Friday, March 26, 2010

The Battle Against Dehydration

For the last 10 years, Americans have been convinced that they must carry a bottle of water with them at all times, or face imminent dehydration and death. You wonder how people 150 years ago made it across Death Valley, when their descendants are unable to make it through math class without water.

I refuse to drink bottled water, since the environmental impact is so devastating.

Last week I attended a meeting, and noticed that everyone there had a drink in front of them, except for me. There were 23 people in the meeting.

The drinks ranged from flavored water to cans of soda, to unidentified drinks in Styrofoam cups. The meeting was 3 hours long, with a break every hour. There was a water fountain just across the hall.

Interestingly enough, I noticed that of the people with cans of soda, all were diet, except one.

The woman who had the can of Pepsi (non-diet) and I, the one with no drink at all, were the only thin people in the room.

Coincidence? Maybe not. Apparently artificial sweeteners help people to gain weight.

Yeah, it was a boring meeting.


8 comments:

Daniel said...

People walking carry mobile phones and water these days because to be seen without them risks ridicule. It shows the power of advertising.

If more and more things are advertised, soon walkers may have to push a wheelbarrow!

K.L. Ashley said...

There is an old saying "human see, human do", or such.
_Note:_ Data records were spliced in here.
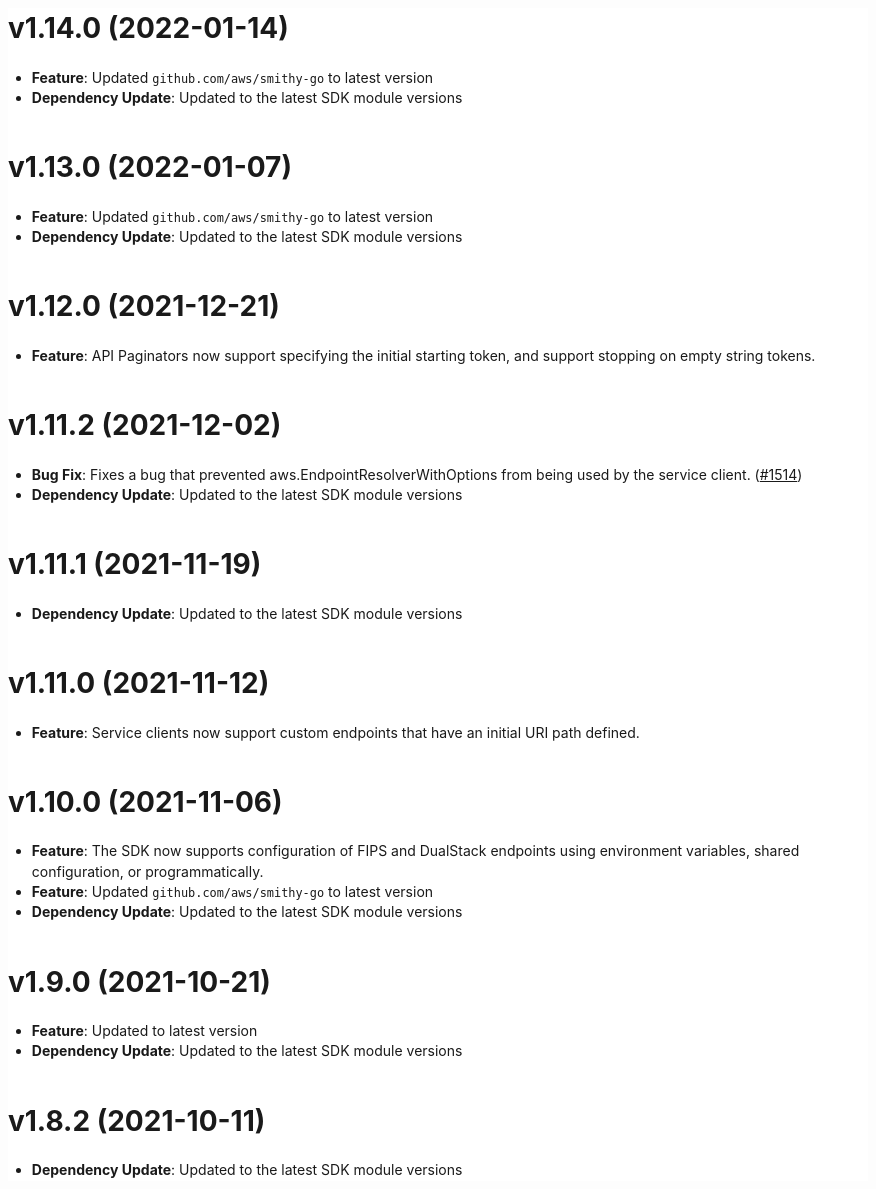 # v1.14.0 (2022-01-14)

* **Feature**: Updated `github.com/aws/smithy-go` to latest version
* **Dependency Update**: Updated to the latest SDK module versions

# v1.13.0 (2022-01-07)

* **Feature**: Updated `github.com/aws/smithy-go` to latest version
* **Dependency Update**: Updated to the latest SDK module versions

# v1.12.0 (2021-12-21)

* **Feature**: API Paginators now support specifying the initial starting token, and support stopping on empty string tokens.

# v1.11.2 (2021-12-02)

* **Bug Fix**: Fixes a bug that prevented aws.EndpointResolverWithOptions from being used by the service client. ([#1514](https://github.com/aws/aws-sdk-go-v2/pull/1514))
* **Dependency Update**: Updated to the latest SDK module versions

# v1.11.1 (2021-11-19)

* **Dependency Update**: Updated to the latest SDK module versions

# v1.11.0 (2021-11-12)

* **Feature**: Service clients now support custom endpoints that have an initial URI path defined.

# v1.10.0 (2021-11-06)

* **Feature**: The SDK now supports configuration of FIPS and DualStack endpoints using environment variables, shared configuration, or programmatically.
* **Feature**: Updated `github.com/aws/smithy-go` to latest version
* **Dependency Update**: Updated to the latest SDK module versions

# v1.9.0 (2021-10-21)

* **Feature**: Updated  to latest version
* **Dependency Update**: Updated to the latest SDK module versions

# v1.8.2 (2021-10-11)

* **Dependency Update**: Updated to the latest SDK module versions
What they see is the "Big Sheep".

People go on two miles strolls, must have the appointed plastic bottled water. What a racket. The producers get it out of the latrine, for all we know.

I have run marathons, 2 1/2 to 3 hours, with no water intake. Naturally, best to hydrate before the event, with city water (save the landfill). Many 10k's, hot days, same.

The human stores. I have dropped 4 to 5 pounds (all water) in long fitness runs on a warm day. We prefer to not carry 10 or so plastic bottles.

Wild animals (humans included) have gone since eternity long spells without water in migration. Geese carry no water bottle when going back to Canada in the Spring.. Nature accounts for this.

The Big Sheep wore the tank-top tail out one day on the run/walk trail. A day later, all sheep from then on wore the shirt tail out.

Must be cool!

wagelaborer said...

I used to be a band parent.

Part of our job was to run beside the band while they marched in parades, (usually well less than a mile), and offer water to the little dears, lest they perish otherwise.

Here's the funny thing. We never drank any water, and we were old compared to the teenagers. And yet we survived.

K.L. Ashley said...

The drinking fountain is a US thing. Goes way back. Scuttlebutt. Every visit to the cafe, big glass of ICE water. Mostly melts and water sits. Beer is better. Huge energy waste.

College girl dispenses a quart-size paper cup full of ice. Adds Coke. Drinks coke. Leaves ice. More waste. (Dispensed coke is cold, of course).

In a cafe in Darmstadt, my mate asked for a glass of water. The waiter brought her a glass and explained there was sink in the utility closet. Honest.

There was no water fountain in the University buildings that I worked for in Germany. I asked a colleague how they got fluid. He said in soups and so forth. Made sense.

They have since gotten on to mineral water.

Anonymous said...

Bottled water is the new cigarette - you can figgit with in when nervous, slip from it for a dramatic pause, offer one to a stranger, and (oddly enough) look hip.

wagelaborer said...

Interesting. I never thought of that, but you're right.

Banning cigarettes led to sipping water.

But the whole sexy, lighting someone's cigarette ritual just has no water equivalent.

Anonymous said...

The catalyst for making aspertame is thallium - the active ingredient in rat poison. The FDA gets more complaints about aspertame/nutrisweet than any other item. Our government does not work anymore when the police sleep with the criminals.

Lukiftian said...

I dunno.
I carry a mobile phone because it's cheaper than a land line. And the water out of the tap where I live is pretty good---?

But point taken about diet pop. My cousin and I eat the same amount (maybe I eat more) and he drinks diet pop and I drink beer. He's 150 lbs heavier and 8 years younger.